You used to have to go to a locksmith and get a duplicate key cut on a machine, but today you can get a duplicate key made using your smart phone.

A CBS 2 Investigators producer made copies of a house key using two different online companies: Key.Me and keysduplicated.com.

Both companies allow you to upload a picture of a key and then order copies.

Our keys arrived in the mail in just a few days and both were perfectly working copies of the original. There were no questions or checks to ensure that the original key belonged to our producer.

"There appears to be no verification process. You didn't have to prove that it was your key or that that it belongs to your home," said CBS 2 Investigative Producer Dan Blom.

That's a problem for some traditional locksmiths as well.

"Scanning a key and having it reproduced I think has legitimate concerns," said locksmith Jim Yocum of Earl's Locksmith in South Suburban Lansing. "Is the key winding up in the right hands?"

The owner of Keysduplicated.com says they do take precautions with the photos.

"We ask for both sides of the key in part to make sure the person taking the picture has enough physical access to the key to turn it over," said company founder Ali Rahimi.

Both Key.ME and KeysDuplicated.com stress that you have to have a valid credit card and email address in order duplicate keys. They argue that's how they verify customers.

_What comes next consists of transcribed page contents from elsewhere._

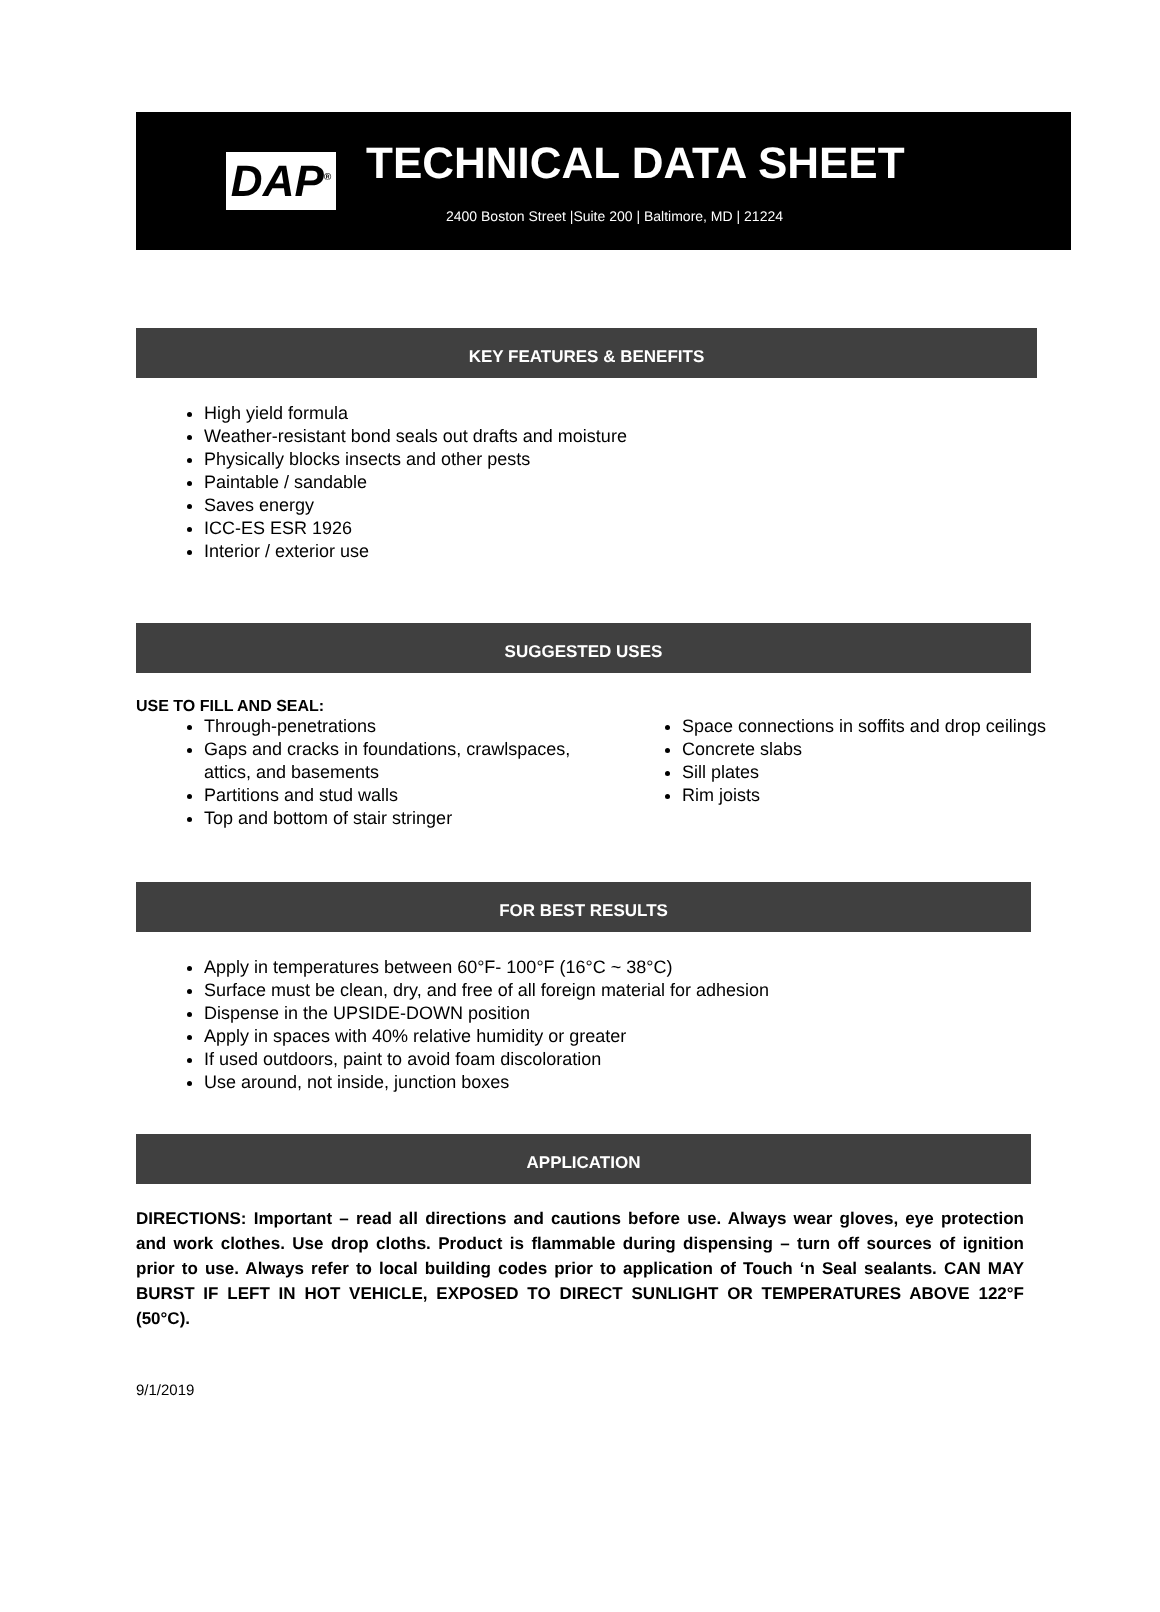DAP<sup>®</sup>
TECHNICAL DATA SHEET
2400 Boston Street |Suite 200 | Baltimore, MD | 21224
KEY FEATURES & BENEFITS
High yield formula
Weather-resistant bond seals out drafts and moisture
Physically blocks insects and other pests
Paintable / sandable
Saves energy
ICC-ES ESR 1926
Interior / exterior use
SUGGESTED USES
USE TO FILL AND SEAL:
Through-penetrations
Gaps and cracks in foundations, crawlspaces, attics, and basements
Partitions and stud walls
Top and bottom of stair stringer
Space connections in soffits and drop ceilings
Concrete slabs
Sill plates
Rim joists
FOR BEST RESULTS
Apply in temperatures between 60°F- 100°F (16°C ~ 38°C)
Surface must be clean, dry, and free of all foreign material for adhesion
Dispense in the UPSIDE-DOWN position
Apply in spaces with 40% relative humidity or greater
If used outdoors, paint to avoid foam discoloration
Use around, not inside, junction boxes
APPLICATION
DIRECTIONS: Important – read all directions and cautions before use. Always wear gloves, eye protection and work clothes. Use drop cloths. Product is flammable during dispensing – turn off sources of ignition prior to use. Always refer to local building codes prior to application of Touch ‘n Seal sealants. CAN MAY BURST IF LEFT IN HOT VEHICLE, EXPOSED TO DIRECT SUNLIGHT OR TEMPERATURES ABOVE 122°F (50°C).
9/1/2019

Michael Harbolt, vice president of marketing at Key.Me says it's "process of digitally copying the key creates more control and accountability" than "a locksmith who accepts cash with no verification process at all."

There are some high security locks and keys, like Medeco that can't be duplicated by photo, but, if you don't have one of those, "You have to just know where your keys are at all times," Yocum said.

Law enforcement officials say they have not heard of those keys being used to commit a crime, yet.